# Can we get m.gbatemp.net back?



## imgod22222 (Nov 8, 2008)

The mobile site? please?





I can has it back?


----------



## ShadowXP (Nov 8, 2008)

Where did it go?


----------



## jumpman17 (Nov 8, 2008)

You do know that is no longer the address right?

http://mobile.gbatemp.net/

Looks like it's under maintenance right now though.


----------



## Maikel Steneker (Nov 8, 2008)

m.gbatemp.net won't return, because the new servers can't handle a single character like "m" as a subdomain. You will have to use mobile.gbatemp.net.



			
				jumpman17 said:
			
		

> You do know that is no longer the address right?
> 
> http://mobile.gbatemp.net/
> 
> Looks like it's under maintenance right now though.

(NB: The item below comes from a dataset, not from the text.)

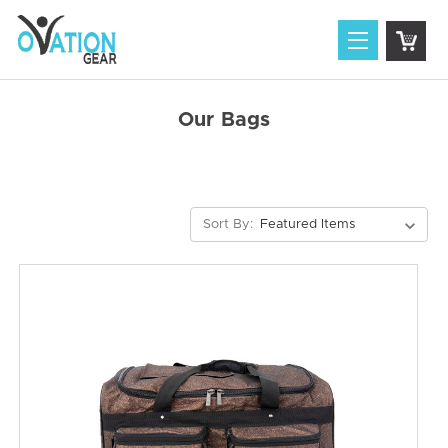
Our Bags
Sort By:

Yeah, it's been like that forever. It's shame really, it was really handy for mobile devices. It was announced as a big GBAtemp feature, but in the end it just disappeared. Just like the podcast actually, there are less episodes than ever and even worse: the feed isn't updated, so I can't listen the new ones.

It's great to rant a bit every now and then


----------



## Little (Nov 8, 2008)

well wumga.com does give you the latest newsfeed from gbatemp! i had no idea that linked to wumga actually =o


----------



## Deleted User (Nov 8, 2008)

I love wumga!

Little.... can you please finish your PSP version?


----------



## imgod22222 (Nov 8, 2008)

awesome! bookmarking now! =]


----------



## Little (Nov 9, 2008)

sure.... what do you want on a PSP version?


----------



## Vague Rant (Nov 9, 2008)

I guess I showed up too late to ever try m.gbatemp.net, was it the same as Wumga or did it have the full functionality of GBAtemp? It'd be pretty sweet to have a fully working mobile GBAtemp; I've posted from my DS occasionally, but every page takes about five minutes to load, probably in part because the CSS is included instead of being linked to, which is just silly in this day and age.


----------



## UltraMagnus (Nov 10, 2008)

a mobile site would be great.

on the naming, how about wap.gbatemp.net? that would make sense and be a little easier to type


----------